───── Stored data

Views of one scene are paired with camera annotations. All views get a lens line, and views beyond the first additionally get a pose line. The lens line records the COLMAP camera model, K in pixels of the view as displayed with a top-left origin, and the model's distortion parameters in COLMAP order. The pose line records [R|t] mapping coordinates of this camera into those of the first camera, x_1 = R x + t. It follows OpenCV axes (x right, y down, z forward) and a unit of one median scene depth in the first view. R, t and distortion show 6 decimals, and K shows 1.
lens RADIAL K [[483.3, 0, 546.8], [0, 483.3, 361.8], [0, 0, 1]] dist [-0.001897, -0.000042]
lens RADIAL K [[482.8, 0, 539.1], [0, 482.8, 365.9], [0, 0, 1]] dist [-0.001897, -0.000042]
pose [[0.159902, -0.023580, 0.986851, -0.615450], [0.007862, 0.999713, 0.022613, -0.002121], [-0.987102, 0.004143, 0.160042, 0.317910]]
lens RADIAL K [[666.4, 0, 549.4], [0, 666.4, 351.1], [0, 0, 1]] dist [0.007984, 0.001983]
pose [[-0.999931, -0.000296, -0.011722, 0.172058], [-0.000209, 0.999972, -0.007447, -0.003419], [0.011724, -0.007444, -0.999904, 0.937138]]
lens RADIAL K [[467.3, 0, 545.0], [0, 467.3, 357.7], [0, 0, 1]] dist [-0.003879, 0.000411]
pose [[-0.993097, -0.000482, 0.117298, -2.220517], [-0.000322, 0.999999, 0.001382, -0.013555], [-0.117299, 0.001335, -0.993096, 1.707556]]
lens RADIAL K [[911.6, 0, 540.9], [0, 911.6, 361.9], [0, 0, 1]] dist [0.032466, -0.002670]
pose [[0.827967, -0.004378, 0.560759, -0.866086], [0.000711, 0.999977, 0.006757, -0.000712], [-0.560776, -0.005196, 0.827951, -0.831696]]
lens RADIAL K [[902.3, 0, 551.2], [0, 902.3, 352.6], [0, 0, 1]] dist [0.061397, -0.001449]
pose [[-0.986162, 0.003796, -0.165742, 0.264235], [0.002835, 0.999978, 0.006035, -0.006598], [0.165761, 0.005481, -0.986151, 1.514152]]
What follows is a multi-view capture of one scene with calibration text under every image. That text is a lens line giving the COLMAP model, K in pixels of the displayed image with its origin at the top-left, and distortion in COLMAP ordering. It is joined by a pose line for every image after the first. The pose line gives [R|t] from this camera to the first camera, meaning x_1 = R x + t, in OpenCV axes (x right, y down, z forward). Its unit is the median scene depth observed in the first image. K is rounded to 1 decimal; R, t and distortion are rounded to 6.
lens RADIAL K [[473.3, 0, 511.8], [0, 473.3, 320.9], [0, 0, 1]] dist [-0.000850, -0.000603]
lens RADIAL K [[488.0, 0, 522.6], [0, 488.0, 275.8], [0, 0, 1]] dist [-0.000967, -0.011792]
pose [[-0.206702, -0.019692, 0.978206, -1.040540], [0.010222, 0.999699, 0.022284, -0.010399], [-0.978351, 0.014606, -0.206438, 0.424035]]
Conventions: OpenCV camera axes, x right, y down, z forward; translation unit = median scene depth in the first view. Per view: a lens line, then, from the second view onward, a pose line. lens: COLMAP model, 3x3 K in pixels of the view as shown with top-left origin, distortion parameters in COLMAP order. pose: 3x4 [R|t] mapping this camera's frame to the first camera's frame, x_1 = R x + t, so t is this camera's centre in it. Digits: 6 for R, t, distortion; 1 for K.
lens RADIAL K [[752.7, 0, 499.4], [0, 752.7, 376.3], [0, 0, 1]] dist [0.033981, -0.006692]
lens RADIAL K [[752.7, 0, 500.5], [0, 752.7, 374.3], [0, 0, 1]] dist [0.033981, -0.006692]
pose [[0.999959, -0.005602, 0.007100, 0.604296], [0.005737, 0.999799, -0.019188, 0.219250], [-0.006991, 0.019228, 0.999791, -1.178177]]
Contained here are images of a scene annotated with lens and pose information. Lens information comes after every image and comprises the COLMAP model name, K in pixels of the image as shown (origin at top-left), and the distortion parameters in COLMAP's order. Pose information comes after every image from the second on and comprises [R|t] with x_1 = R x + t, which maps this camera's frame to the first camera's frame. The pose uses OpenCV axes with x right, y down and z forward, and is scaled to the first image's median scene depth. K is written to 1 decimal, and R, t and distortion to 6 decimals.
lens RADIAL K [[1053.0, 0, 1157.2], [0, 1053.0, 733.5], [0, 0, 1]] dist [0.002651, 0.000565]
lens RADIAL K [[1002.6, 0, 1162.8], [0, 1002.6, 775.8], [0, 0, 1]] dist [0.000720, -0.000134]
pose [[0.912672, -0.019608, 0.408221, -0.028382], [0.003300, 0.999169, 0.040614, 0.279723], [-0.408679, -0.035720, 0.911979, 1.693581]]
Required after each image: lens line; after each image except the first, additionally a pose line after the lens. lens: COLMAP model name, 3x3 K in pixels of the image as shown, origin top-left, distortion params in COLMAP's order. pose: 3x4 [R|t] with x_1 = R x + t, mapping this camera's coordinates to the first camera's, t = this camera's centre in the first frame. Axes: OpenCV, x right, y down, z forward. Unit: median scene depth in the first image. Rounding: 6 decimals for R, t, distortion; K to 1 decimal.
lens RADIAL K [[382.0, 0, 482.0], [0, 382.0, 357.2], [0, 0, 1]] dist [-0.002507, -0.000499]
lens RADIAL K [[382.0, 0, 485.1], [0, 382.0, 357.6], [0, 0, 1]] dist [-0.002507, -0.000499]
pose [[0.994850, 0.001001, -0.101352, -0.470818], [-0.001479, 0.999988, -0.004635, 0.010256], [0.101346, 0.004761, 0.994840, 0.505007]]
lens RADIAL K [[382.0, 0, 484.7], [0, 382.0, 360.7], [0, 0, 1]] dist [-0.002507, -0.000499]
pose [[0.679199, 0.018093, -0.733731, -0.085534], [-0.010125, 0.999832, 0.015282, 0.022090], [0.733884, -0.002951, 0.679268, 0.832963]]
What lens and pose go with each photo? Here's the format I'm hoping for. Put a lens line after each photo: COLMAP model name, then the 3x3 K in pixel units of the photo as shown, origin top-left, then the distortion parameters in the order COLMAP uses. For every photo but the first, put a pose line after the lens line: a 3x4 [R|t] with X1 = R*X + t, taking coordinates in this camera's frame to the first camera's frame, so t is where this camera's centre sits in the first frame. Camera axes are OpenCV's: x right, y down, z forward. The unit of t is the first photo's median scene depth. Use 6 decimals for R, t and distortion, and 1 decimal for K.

──────────

## [Problem]
Retype the whole listing, matching it exactly.

## [Solution for this problem]
Views of one scene are paired with camera annotations. All views get a lens line, and views beyond the first additionally get a pose line. The lens line records the COLMAP camera model, K in pixels of the view as displayed with a top-left origin, and the model's distortion parameters in COLMAP order. The pose line records [R|t] mapping coordinates of this camera into those of the first camera, x_1 = R x + t. It follows OpenCV axes (x right, y down, z forward) and a unit of one median scene depth in the first view. R, t and distortion show 6 decimals, and K shows 1.
lens RADIAL K [[483.3, 0, 546.8], [0, 483.3, 361.8], [0, 0, 1]] dist [-0.001897, -0.000042]
lens RADIAL K [[482.8, 0, 539.1], [0, 482.8, 365.9], [0, 0, 1]] dist [-0.001897, -0.000042]
pose [[0.159902, -0.023580, 0.986851, -0.615450], [0.007862, 0.999713, 0.022613, -0.002121], [-0.987102, 0.004143, 0.160042, 0.317910]]
lens RADIAL K [[666.4, 0, 549.4], [0, 666.4, 351.1], [0, 0, 1]] dist [0.007984, 0.001983]
pose [[-0.999931, -0.000296, -0.011722, 0.172058], [-0.000209, 0.999972, -0.007447, -0.003419], [0.011724, -0.007444, -0.999904, 0.937138]]
lens RADIAL K [[467.3, 0, 545.0], [0, 467.3, 357.7], [0, 0, 1]] dist [-0.003879, 0.000411]
pose [[-0.993097, -0.000482, 0.117298, -2.220517], [-0.000322, 0.999999, 0.001382, -0.013555], [-0.117299, 0.001335, -0.993096, 1.707556]]
lens RADIAL K [[911.6, 0, 540.9], [0, 911.6, 361.9], [0, 0, 1]] dist [0.032466, -0.002670]
pose [[0.827967, -0.004378, 0.560759, -0.866086], [0.000711, 0.999977, 0.006757, -0.000712], [-0.560776, -0.005196, 0.827951, -0.831696]]
lens RADIAL K [[902.3, 0, 551.2], [0, 902.3, 352.6], [0, 0, 1]] dist [0.061397, -0.001449]
pose [[-0.986162, 0.003796, -0.165742, 0.264235], [0.002835, 0.999978, 0.006035, -0.006598], [0.165761, 0.005481, -0.986151, 1.514152]]
What follows is a multi-view capture of one scene with calibration text under every image. That text is a lens line giving the COLMAP model, K in pixels of the displayed image with its origin at the top-left, and distortion in COLMAP ordering. It is joined by a pose line for every image after the first. The pose line gives [R|t] from this camera to the first camera, meaning x_1 = R x + t, in OpenCV axes (x right, y down, z forward). Its unit is the median scene depth observed in the first image. K is rounded to 1 decimal; R, t and distortion are rounded to 6.
lens RADIAL K [[473.3, 0, 511.8], [0, 473.3, 320.9], [0, 0, 1]] dist [-0.000850, -0.000603]
lens RADIAL K [[488.0, 0, 522.6], [0, 488.0, 275.8], [0, 0, 1]] dist [-0.000967, -0.011792]
pose [[-0.206702, -0.019692, 0.978206, -1.040540], [0.010222, 0.999699, 0.022284, -0.010399], [-0.978351, 0.014606, -0.206438, 0.424035]]
Conventions: OpenCV camera axes, x right, y down, z forward; translation unit = median scene depth in the first view. Per view: a lens line, then, from the second view onward, a pose line. lens: COLMAP model, 3x3 K in pixels of the view as shown with top-left origin, distortion parameters in COLMAP order. pose: 3x4 [R|t] mapping this camera's frame to the first camera's frame, x_1 = R x + t, so t is this camera's centre in it. Digits: 6 for R, t, distortion; 1 for K.
lens RADIAL K [[752.7, 0, 499.4], [0, 752.7, 376.3], [0, 0, 1]] dist [0.033981, -0.006692]
lens RADIAL K [[752.7, 0, 500.5], [0, 752.7, 374.3], [0, 0, 1]] dist [0.033981, -0.006692]
pose [[0.999959, -0.005602, 0.007100, 0.604296], [0.005737, 0.999799, -0.019188, 0.219250], [-0.006991, 0.019228, 0.999791, -1.178177]]
Contained here are images of a scene annotated with lens and pose information. Lens information comes after every image and comprises the COLMAP model name, K in pixels of the image as shown (origin at top-left), and the distortion parameters in COLMAP's order. Pose information comes after every image from the second on and comprises [R|t] with x_1 = R x + t, which maps this camera's frame to the first camera's frame. The pose uses OpenCV axes with x right, y down and z forward, and is scaled to the first image's median scene depth. K is written to 1 decimal, and R, t and distortion to 6 decimals.
lens RADIAL K [[1053.0, 0, 1157.2], [0, 1053.0, 733.5], [0, 0, 1]] dist [0.002651, 0.000565]
lens RADIAL K [[1002.6, 0, 1162.8], [0, 1002.6, 775.8], [0, 0, 1]] dist [0.000720, -0.000134]
pose [[0.912672, -0.019608, 0.408221, -0.028382], [0.003300, 0.999169, 0.040614, 0.279723], [-0.408679, -0.035720, 0.911979, 1.693581]]
Required after each image: lens line; after each image except the first, additionally a pose line after the lens. lens: COLMAP model name, 3x3 K in pixels of the image as shown, origin top-left, distortion params in COLMAP's order. pose: 3x4 [R|t] with x_1 = R x + t, mapping this camera's coordinates to the first camera's, t = this camera's centre in the first frame. Axes: OpenCV, x right, y down, z forward. Unit: median scene depth in the first image. Rounding: 6 decimals for R, t, distortion; K to 1 decimal.
lens RADIAL K [[382.0, 0, 482.0], [0, 382.0, 357.2], [0, 0, 1]] dist [-0.002507, -0.000499]
lens RADIAL K [[382.0, 0, 485.1], [0, 382.0, 357.6], [0, 0, 1]] dist [-0.002507, -0.000499]
pose [[0.994850, 0.001001, -0.101352, -0.470818], [-0.001479, 0.999988, -0.004635, 0.010256], [0.101346, 0.004761, 0.994840, 0.505007]]
lens RADIAL K [[382.0, 0, 484.7], [0, 382.0, 360.7], [0, 0, 1]] dist [-0.002507, -0.000499]
pose [[0.679199, 0.018093, -0.733731, -0.085534], [-0.010125, 0.999832, 0.015282, 0.022090], [0.733884, -0.002951, 0.679268, 0.832963]]
What lens and pose go with each photo? Here's the format I'm hoping for. Put a lens line after each photo: COLMAP model name, then the 3x3 K in pixel units of the photo as shown, origin top-left, then the distortion parameters in the order COLMAP uses. For every photo but the first, put a pose line after the lens line: a 3x4 [R|t] with X1 = R*X + t, taking coordinates in this camera's frame to the first camera's frame, so t is where this camera's centre sits in the first frame. Camera axes are OpenCV's: x right, y down, z forward. The unit of t is the first photo's median scene depth. Use 6 decimals for R, t and distortion, and 1 decimal for K.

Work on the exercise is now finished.